**REQUEST A**
How many lines in the rows below contain the string "time"? Case counts. Reply with the number alone.

**PASSAGE**

Podcast: Roundtable Discussion On Ansonia’s New Downtown Plans

Ansonia Mayor David Cassetti’s administration announced a new location for the city’s police department earlier this month with a concerted effort to publicize the change of plans.

The new plan calls for the outdated and overcrowded police station at 2 Elm St. to be moved to 65 Main St., a former Farrel Corp. office building.

The city had been planning to build a new police department on Olson Drive, having secured permission from voters to borrow up to $12 million for the project.

City Hall issued a press release on the changes that asked and answered its own questions. It is posted at the bottom of the article.

But some questions not answered included:

1. In the runup to the police department vote, didn’t the city basically say the police station had to go on Olson Drive because the project was being developed hand-in-hand with federal housing units scheduled to be redeveloped there?

2. Since this is the second time Ansonia asked residents to borrow money for Olson Drive, only to change the plans after the vote — can voters trust the City Hall when it comes to topics of future referenda?

3. What happens to the plans to put new, federally subsidized housing on Olson Drive, as mandated by a legal agreement?

4. How did the city not realize in advance of the public vote that the land on Olson Drive wasn’t suitable for a police department?

Those questions are asked and answered in the latest episode of Navel Gazing,” the Valley Indy podcast.

Click the play button at the top of the page to listen.

A public hearing on the new plans is scheduled for May 2, 7 p.m. at City Hall.

During the podcast, John Marini, Sheila O’Malley and Kevin Hale talk said the new plan will allow the city to build a less expensive police department in less time.

They also talk about what happened behind the scenes that led the city to look at Main Street instead of Olson Drive as a new location for the police department.

The officials point out the wording of the referendum mentioned Olson Drive, but left open the possiblity the police department could go elsewhere.

Marini is the city’s lawyer, O’Malley is the economic development director, and Hale is the chief of police.

photo:ethan fry

A Plan In Progress

The main reason behind the change of plans is because officials realized building the police station on Olson Drive may take longer than they had anticipated.

The mayor said the change in plans is a matter of timing, and promised to have the new police station at 65 Main St. much sooner than it could be built on Olson Drive.

A new police station at Olson Drive was probably three to five years down the road because of all the problems with DEEP and with HUD,” Mayor David Cassetti said. It wasn’t going to happen right away. We need something to happen right away. This I can assure you, probably by the end of the year we’ll have our new police station in place.”

The city’s housing authority has promised for years to build 54 units of affordable housing on the site to replace more than 160 apartments that have been bulldozed during the last few years.

**REQUEST B**
Please copy out, word for word, the part of the police station article above starting with "3. What happens" and going on through "the page to listen.".

**DATA FOR THE TASK**
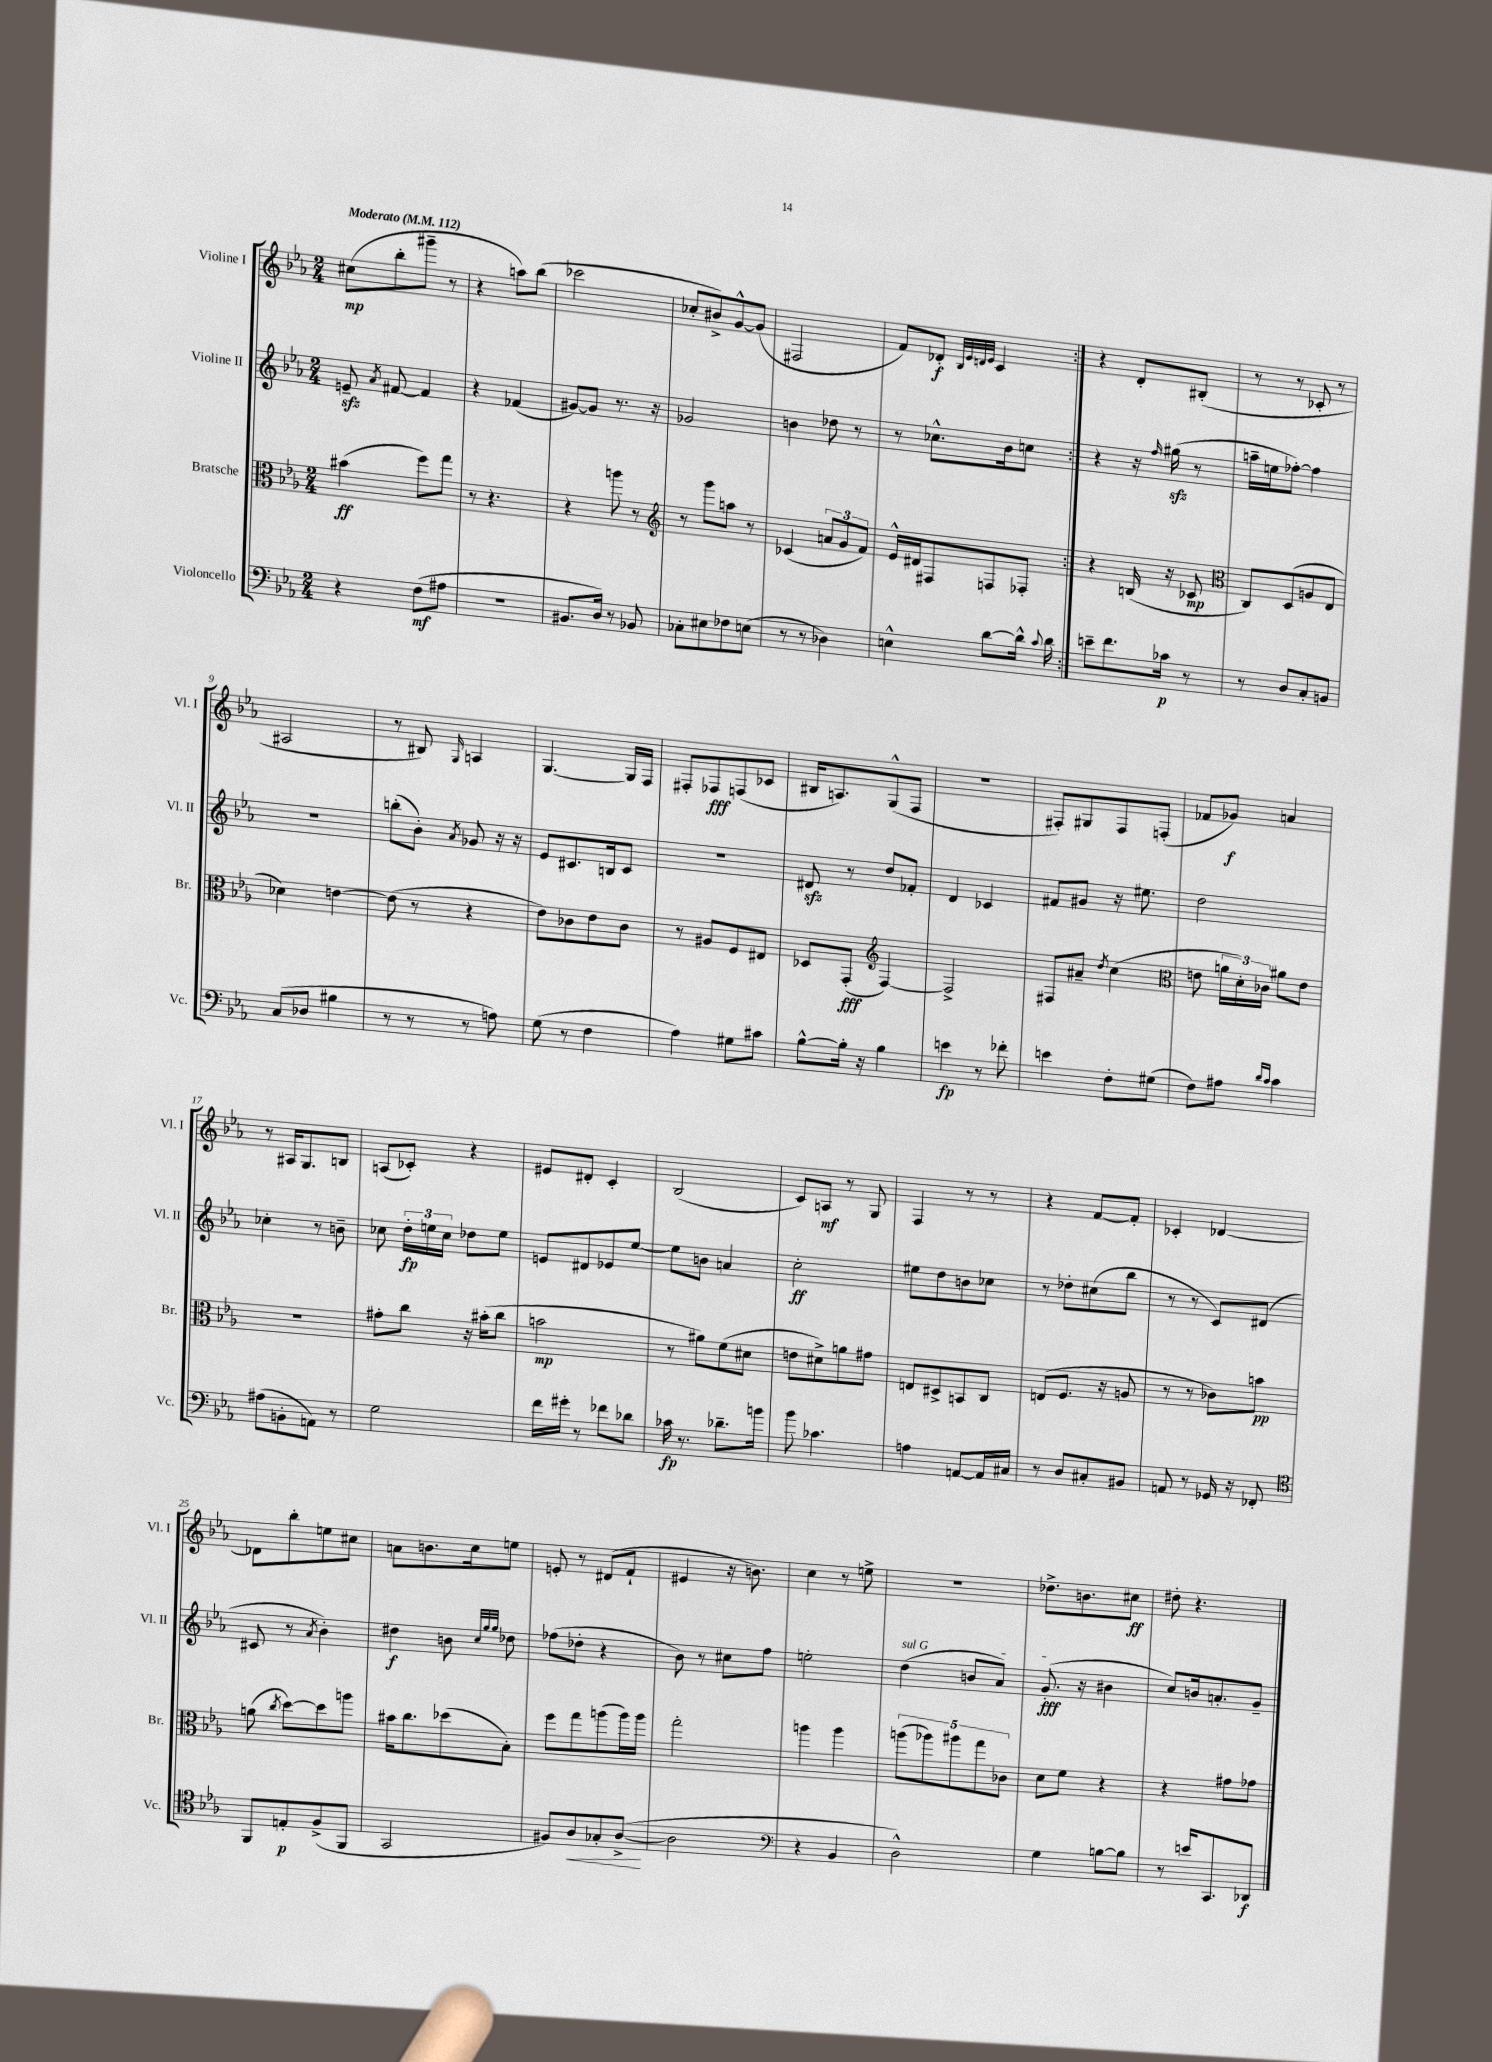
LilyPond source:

<<
\new StaffGroup <<
\new Staff = "s0" \with { instrumentName = "Violine I" shortInstrumentName = "Vl. I" } {
    \clef treble \key ees \major \numericTimeSignature \time 2/4 \tempo "Moderato" 4 = 112
    \autoBeamOff \repeat volta 2 { cis''8[\mp( bes''8-. gis'''8]-- r8 |
    r4 a''8[) bes''8]( |
    ces'''2 |
    ces''8[-. bis'8->) g'8~-^ g'8]( |
    fis2 |
    f'8[) des'8]-.\f \grace { bes32[ ees'32 d'32 ees'32] } c'4 | }
    r4 d'8[-. bis8]-.( |
    r8 r8 ces'8-. r8 |
    ais2 |
    r8 bis8) \grace { g16 } a4 |
    g4.~ g16[ f16] |
    fis8[-. fes8\fff f8( ces'8] |
    bis16[ a8.) g8-^( f8] |
    R2 |
    fis8[-.) gis8 fis8 f8]-.( |
    fes'8[ ges'8]\f) a'4 |
    r8 ais16[ g8. b8] |
    a8[( ces'8]-.) r4 |
    eis'8[ dis'8]-. c'4-. |
    bes2( |
    c'8[) a8]\mf r8 g8 |
    f4 r8 r8 |
    r4 f'8[~ f'8]-. |
    ces'4-. des'4~ |
    des'8[ bes''8-. e''8 cis''8] |
    a'8[ b'8. c''16 e''8] |
    e'8-. r8 dis'8[( f'8]-! |
    eis'4 r16 b'8.) |
    c''4 r8 e''8-> |
    r2 |
    des''8.[-> b'8. cis''8]\ff |
    dis''8-. r4. \bar "|." |
}
\new Staff = "s1" \with { instrumentName = "Violine II" shortInstrumentName = "Vl. II" } {
    \clef treble \key ees \major \numericTimeSignature \time 2/4
    \autoBeamOff \repeat volta 2 { e'8--\sfz \acciaccatura { aes'8 } fis'8~ fis'4 |
    r4 fes'4( |
    gis'8[~) gis'8] r8. r16 |
    ges'2 |
    b'4 des''8 r8 |
    r8 ces''8.[-^ bes'16 c''8] | }
    r4 r16 \grace { f''16 } gis''16\sfz( r8 |
    a''16[-- e''16 fes''8]~-.) fes''4 |
    r2 |
    b''8[-.( bes'8]-.) \acciaccatura { aes'8 } ges'8 r16 r16 |
    ees'8[ cis'8. b16 cis'8] |
    R2 |
    dis'8\sfz r8 d''8[ fes'8]-. |
    d'4 ces'4 |
    fis'8[ gis'8] r16 eis''8. |
    d''2 |
    ces''4-. r8 b'8-- |
    ces''8 \tuplet 3/2 { d''16[-.\fp e''16 ces''16] } des''8[ e''8] |
    e'8[ dis'8 ees'8 ees''8]~ |
    ees''8[ b'8] a'4 |
    c''2-.\ff |
    eis''8[ d''8 b'8 ces''8] |
    r8 des''8[-. cis''8( bes''8] |
    r8 r8 c'8[) dis'8]( |
    cis'8 r8 \acciaccatura { aes'8 } bes'4-.) |
    dis''4\f b'8 \grace { c''32[ g''32 g''32] } des''8 |
    fes''8[( des''8]-. r4 |
    bes'8) r8 cis''8[ f''8] |
    e''2-. |
    \once \override TextSpanner.bound-details.left.text = \markup { \italic "sul G" } d''4\startTextSpan( b'8[ aes'8]) |
    g'8.-.\fff\stopTextSpan( r16 bis'4 |
    c''8[) b'16 a'8.-. g'8]-- \bar "|." |
}
\new Staff = "s2" \with { instrumentName = "Bratsche" shortInstrumentName = "Br." } {
    \clef alto \key ees \major \numericTimeSignature \time 2/4
    \autoBeamOff \repeat volta 2 { bis'4\ff( f''8[) g''8] |
    r8 r4. |
    r4 a''8 r8 |
    \clef treble r8 g'''8[ a''8] r8 |
    ces'4( \tuplet 3/2 { a'8[ g'8 f'8]) } |
    ees'16[-^ dis'16 fis8 f8 fes8]-. | }
    r4 b16( r16 ces'8\mp |
    \clef alto c8[) d8( a8 ees8] |
    des'4) e'4~ |
    e'8( r8 r4 |
    ees'8[) ces'8 ees'8 ces'8] |
    r8 ais8[ f8 eis8] |
    des8[ g,8]-.\fff( \clef treble f4~) |
    f2-> |
    fis8[ ais'8]-- \acciaccatura { d''8 } c''4( |
    \clef alto e'8 \tuplet 3/2 { a'16[ d'16-.) ces'16] } ais'8[ e'8] |
    r2 |
    gis'8[-. c''8] r16 bis'16[-.( c''8] |
    b'2\mp |
    r8 ais'8[) f'8( dis'8] |
    e'8[ dis'8->) a'8 gis'8] |
    e8[ dis8-> b,8 c8] |
    e8[( f8.] r16 a8 |
    r8 r8 ces'8[) b'8]\pp |
    a'8( \acciaccatura { c''8 } d''8[~) d''8 a''8] |
    bis'16[ c''8. des''8( bes8]-.) |
    f''8[ g''8 a''8( a''16) a''16] |
    g''2-. |
    a''4 a''4 |
    \tuplet 5/4 { a''8[( aes''8) ais''8 g''8 ces'8] } |
    d'8[ f'8] r4 |
    r4 gis'8[ ges'8] \bar "|." |
}
\new Staff = "s3" \with { instrumentName = "Violoncello" shortInstrumentName = "Vc." } {
    \clef bass \key ees \major \numericTimeSignature \time 2/4
    \autoBeamOff \repeat volta 2 { r4 f8[\mf( ais8] |
    R2 |
    bis,8.[ d16]) r8 bes,8 |
    ces8[-. eis8 fes8 e8]( |
    r8 r8 des4) |
    e4-^ d'8[~ d'16]-^ \appoggiatura { c'8 } d'16 | }
    e'8[-- f'8. ces'16]\p r8 |
    r8 d8[ c8-. b,8] |
    c8[( des8] bis4 |
    r8 r8 r8 a8) |
    g8( r8 f4 |
    aes4) gis8[ cis'8] |
    bes8[~-^ bes16]-. r16 bes4 |
    e'4\fp r8 fes'8-. |
    e'4 f8[-. gis8]( |
    f8[) ais8] \grace { d'16[ c'16] } c'4 |
    ais8[( b,8-. a,8]) r8 |
    g2 |
    f'16[ gis'16]-. r8 fes'8[ des'8] |
    ces'16\fp r8. des'8.[-- b'16] |
    bes'8 ces'4. |
    a4 a,8[~ a,16 cis16] |
    r8 d8[ cis8-. bis,8] |
    a,8 r8 ges,16 r16 fes,8-. |
    \clef tenor f,8[ e8-.\p f8->( f,8] |
    g,2 |
    fis8[) aes8\< ges8-. aes8]~->\!( |
    aes2 |
    \clef bass r4 bes,4 |
    d2-^) |
    g4 b8[~ b8] |
    r8 e'16[ c,8. des,8]\f \bar "|." |
}
>>
>>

**CORRECT RESPONSE A**
4

**CORRECT RESPONSE B**
3. What happens to the plans to put new, federally subsidized housing on Olson Drive, as mandated by a legal agreement?

4. How did the city not realize in advance of the public vote that the land on Olson Drive wasn’t suitable for a police department?

Those questions are asked and answered in the latest episode of Navel Gazing,” the Valley Indy podcast.

Click the play button at the top of the page to listen.